Stop Hammering Screws: Tech Choices That Make Sense

“If the only tool you have is a hammer, every problem looks like a nail.”

 — Probably every senior dev after debugging a junior’s code

In the software world, I constantly see teams reach for their favorite stack — regardless of whether it’s the right fit for the job. A new module? Same stack. A quick tool for internal use? Same stack. A real-time data pipeline? Yep… same stack.

The result? Overengineered solutions, underwhelming performance, and developers silently sobbing into their keyboards.

And I get it. Even I — someone who’s worked with BASIC, Pascal, shell scripting, C, Delphi, PHP, Java, Spring, .NET, Angular, React — have made that mistake. It’s easy to fall in love with the tool you know best. But the longer I’ve worked in software (especially building ERP systems for demanding industries), the more I’ve learned a hard truth:

No tool is good for everything. Every tech decision is a trade-off.

Let’s dig into that.

What Happens When the Tool Dictates the Architecture

You know this scenario:

A team is asked to build a small reporting dashboard.

They reach for their usual weapons: Spring Boot, full REST API, PostgreSQL, React frontend, maybe even Docker and a CI/CD pipeline.

Was the problem complex? Not really.

Did it need all this? Definitely not.

But that’s what they know. So now you’ve got a monstrous mini-project with 12 moving parts, when a single-page app with a SQLite file might have done the job in half a day.

Meme Intermission 🧠

Junior Dev: “We need to build a blog.”

Senior Dev: “Just use WordPress.”

Junior Dev after 6 months of building their own CMS from scratch in Rust with a GraphQL backend, React frontend, and blockchain integration:

Start From Requirements, Not Comfort Zones

If you build enterprise systems like I do, you’ve probably noticed:

  • Some parts of your system need rock-solid consistency → relational DBs make sense.
  • Some areas need blazing-fast search over massive documents → Elastic or vector DBs might be right.
  • For highly dynamic UI interactions? React or similar makes a difference.
  • For quick internal tools? Even low-code might work better than a full-stack solution.
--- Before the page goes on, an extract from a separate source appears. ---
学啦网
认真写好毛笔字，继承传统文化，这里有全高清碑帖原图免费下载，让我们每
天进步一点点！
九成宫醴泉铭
But I still see devs trying to solve everything with Spring Boot + PostgreSQL + Angular. Or Node.js + MongoDB + React. Or even .NET for things that don’t even touch Windows.
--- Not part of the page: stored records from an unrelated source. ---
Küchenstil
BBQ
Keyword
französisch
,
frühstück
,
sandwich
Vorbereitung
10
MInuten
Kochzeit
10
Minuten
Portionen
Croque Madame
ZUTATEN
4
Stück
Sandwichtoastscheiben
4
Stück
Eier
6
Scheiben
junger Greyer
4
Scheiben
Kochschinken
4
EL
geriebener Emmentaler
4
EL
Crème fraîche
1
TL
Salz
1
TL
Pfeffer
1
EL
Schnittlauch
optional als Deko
Why? Familiarity. Comfort. Fear of risk.

The irony? Choosing the wrong tool out of comfort is a bigger risk than learning something better suited.

Why It’s All Trade-offs

There’s no magic bullet. Everything has pros and cons:

  • React gives you flexibility — and 10,000 decisions to make before writing a button.
  • Spring is powerful — and occasionally eats your weekend debugging autoconfiguration.
  • MongoDB is fast and flexible — until you realize you needed transactions.
  • PostgreSQL is reliable — until you’re denormalizing like crazy just for performance.

Once you’ve been around enough stacks (and I’ve seen quite a few), you stop asking “What’s the best?” and start asking “What fits this problem?”

Meme Intermission #2 📈

Dev 1: “Why did you rewrite the app in Go?”

Dev 2: “Because Go is fast and can scale to billion users.”

App:

A Better Way to Think

Here’s how I encourage my team (and remind myself) to evaluate tech choices:

✅ 1. What are the real needs?

Is the data relational? Will it scale? Does it need to be real-time? How often will it change?

✅ 2. Who will maintain it?

The best tech in the world is useless if the team hates working with it — or worse, doesn’t understand it.

✅ 3. Is this solving the problem or just showing off?

If the tech stack is starting to look like a spaceship for a paper plane problem, step back.

✅ 4. Can we evolve this later?

Start simple. Prove the value. Then scale. A good MVP is often a smart script or monolith, not a distributed system.

Closing Thoughts

If you take anything from this article, let it be this:

Each job its tool. Each tool its trade-off.

Don’t chase trends. Don’t cling to what you know just because you know it. You don’t need to know everything, but you do need the wisdom to know when to look beyond your comfort zone.

The best developers I’ve worked with aren’t the ones who know 10 languages — they’re the ones who know how to choose.

🧰 Be a software carpenter. Pick the right tool.

🎯 Aim for solutions, not stacks.

💪 Don’t fear the change when you can lead the change.